● EXERCISE BRIEF: Give back only one number: how many lines in the data below contain the word "down".

● RAW DATA:

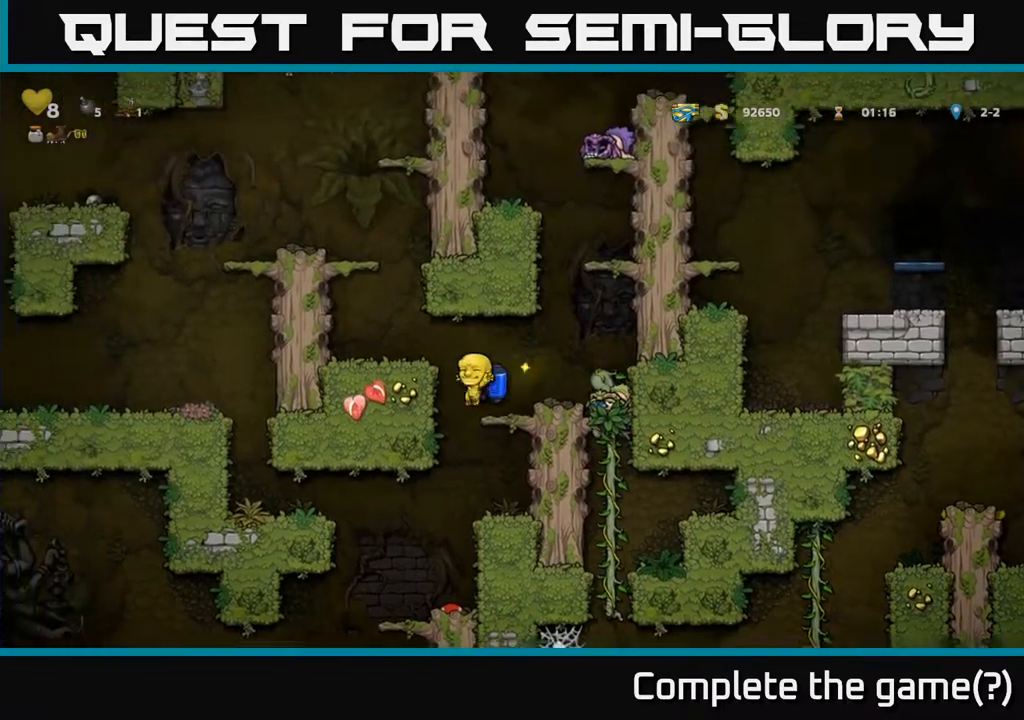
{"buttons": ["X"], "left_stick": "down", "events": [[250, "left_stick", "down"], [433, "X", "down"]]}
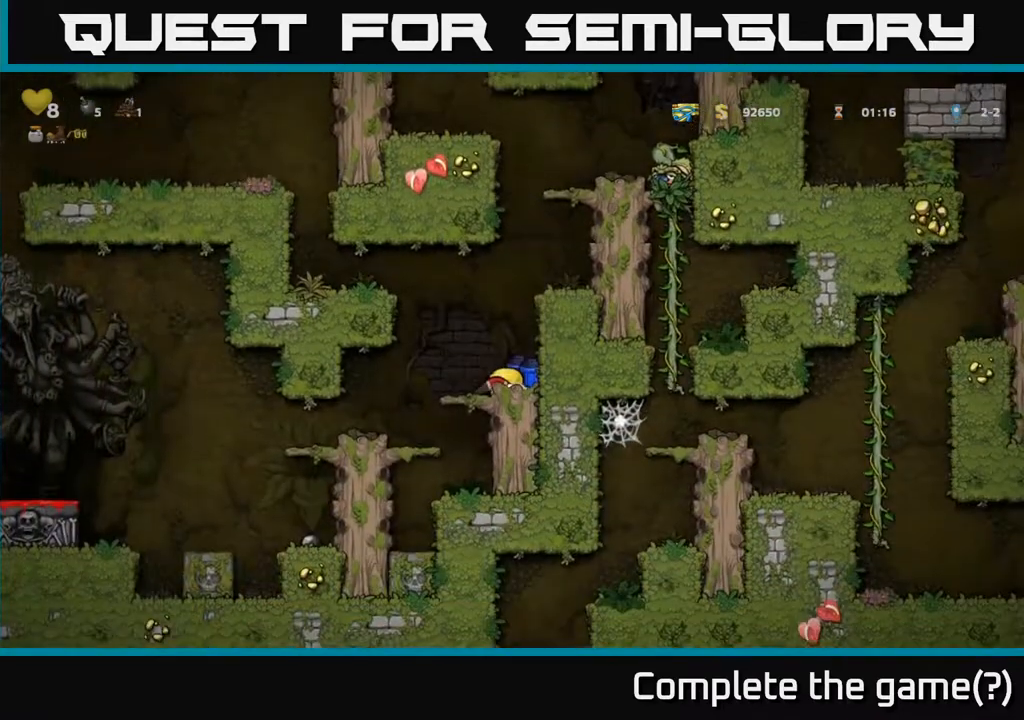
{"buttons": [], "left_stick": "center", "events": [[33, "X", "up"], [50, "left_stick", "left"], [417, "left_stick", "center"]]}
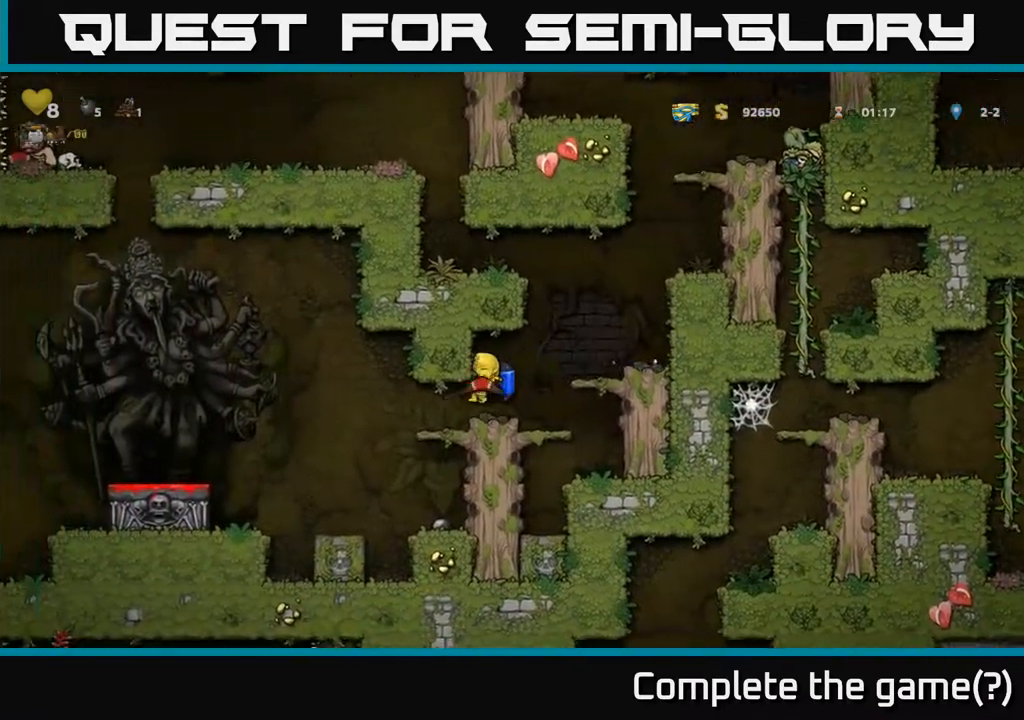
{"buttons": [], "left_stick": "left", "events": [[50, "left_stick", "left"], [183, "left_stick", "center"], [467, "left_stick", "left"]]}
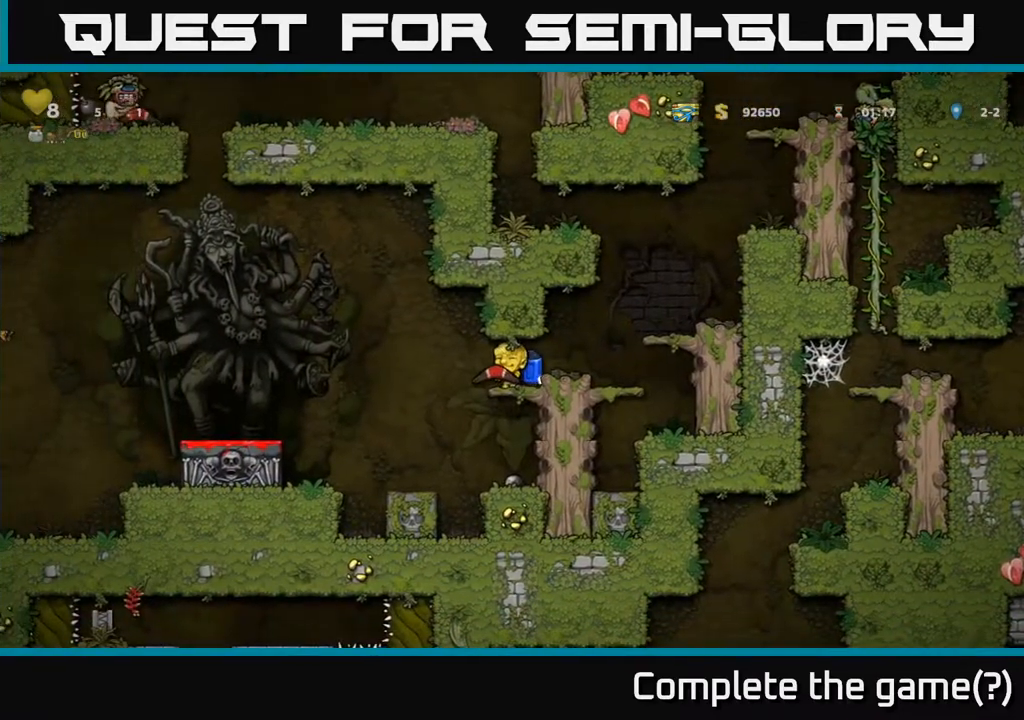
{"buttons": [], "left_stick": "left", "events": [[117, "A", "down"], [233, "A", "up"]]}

● SOLUTION TO THIS TASK: 2